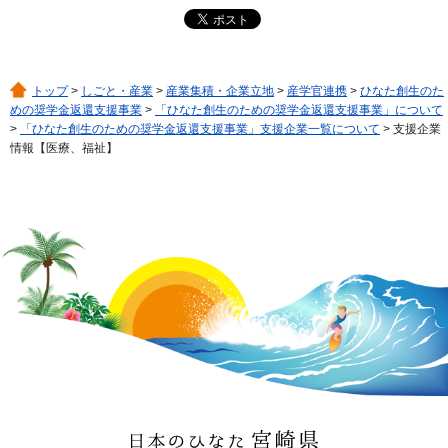
トップ
>
しごと・産業
>
産業集積・企業立地
>
産学官連携
>
ひなた創生のた
めの奨学金返還支援事業
>
「ひなた創生のための奨学金返還支援事業」について
>
「ひなた創生のための奨学金返還支援事業」支援企業一覧について
> 支援企業
情報【医療、福祉】
日本のひなた 宮崎県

> ASSIGNMENT
The answer must be an exact copy of every record above, minus the pictures.

> SOLUTION TO THE EXERCISE
トップ
>
しごと・産業
>
産業集積・企業立地
>
産学官連携
>
ひなた創生のた
めの奨学金返還支援事業
>
「ひなた創生のための奨学金返還支援事業」について
>
「ひなた創生のための奨学金返還支援事業」支援企業一覧について
> 支援企業
情報【医療、福祉】
日本のひなた 宮崎県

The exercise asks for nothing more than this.